According to the report, the group turned the upper deck into its headquarters, blocking it off to other passengers. It had a clear internal hierarchy, with specific activists nominated as commanders.

Bülent Yıldırım, the leader of the IHH, an Islamic organization that planned the voyage, was on the Mavi Marmara and briefed group members about two hours before the Israeli Navy intercepted the ship.

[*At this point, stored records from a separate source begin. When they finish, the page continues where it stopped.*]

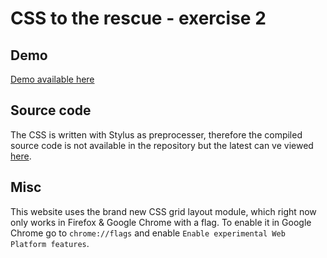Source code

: # CSS to the rescue - exercise 2

## Demo
[Demo available here](http://css-two.rovansteen.nl)

## Source code
The CSS is written with Stylus as preprocesser, therefore the compiled source code is not available in the repository but the latest can ve viewed [here](http://css-one.rovansteen.nl/css/main.css).

## Misc
This website uses the brand new CSS grid layout module, which right now only works in Firefox & Google Chrome with a flag.
To enable it in Google Chrome go to `chrome://flags` and enable `Enable experimental Web Platform features`.

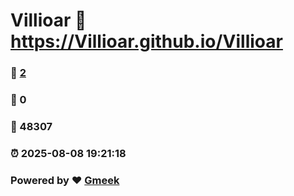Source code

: # Villioar :link: https://Villioar.github.io/Villioar 
### :page_facing_up: [2](https://Villioar.github.io/Villioar/tag.html) 
### :speech_balloon: 0 
### :hibiscus: 48307 
### :alarm_clock: 2025-08-08 19:21:18 
### Powered by :heart: [Gmeek](https://github.com/Meekdai/Gmeek)
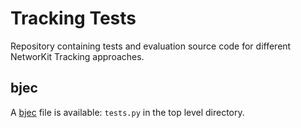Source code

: # Tracking Tests

Repository containing tests and evaluation source code for different NetworKit Tracking approaches.

## bjec

A [bjec](http://http://bjec.readthedocs.io/) file is available: `tests.py` in the top level
directory.
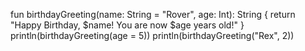 fun birthdayGreeting(name: String = "Rover", age: Int): String {
    return "Happy Birthday, $name! You are now $age years old!"
}
println(birthdayGreeting(age = 5))
println(birthdayGreeting("Rex", 2))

Their main objective was to hold back soldiers by any means, and to push them back into the sea.

As they had been banned from bringing wepaons aboard, IHH members improvised weapons including metal rods and knives cut from the ship's metal rails, which they used to attack the soldiers.

According to a witness aboard the ship, a confrontation broke out when the ship's crew heard IHH members sawing the railing into metal rods, but they were unable to confiscate them from them.

IHH activists also gathered all the knives from six cafeterias on the ship, as well as axes from fire extinguishers on the deck, all of which served as weapons against Israeli commandos .

Before the takeover, IHH ordered all other passengers into the hold of the ship and told them to remain there. Only journalists and security personnel were allowed access to the deck.

Video footage matched testimonies from passengers who claimed they witnessed any violence, as they were denied access to the deck, where the clash occurred.

The testimonies are also similar to the version given by the Navy commandos who said that they fought with a group of approximately 50 people who used every weapon available to attack them.

Eight of the nine dead were identified as IHH members.

Files found on laptops owned by the IHH members pointed at strong ties between the movement and Turkey's prime minister. Some of the activists even said that Erdogan was personally involved in the flotilla's preparations.

They also said that they knew in advance that their chances of making it into Gaza were slim, but their initial goal was to "to expose Israel's true face to the world."

An IHH journalist said during his investigation with Israeli security forces that "the Turks set a trap for you and you fell straight into it." He also said that the recent flotilla was the first in many.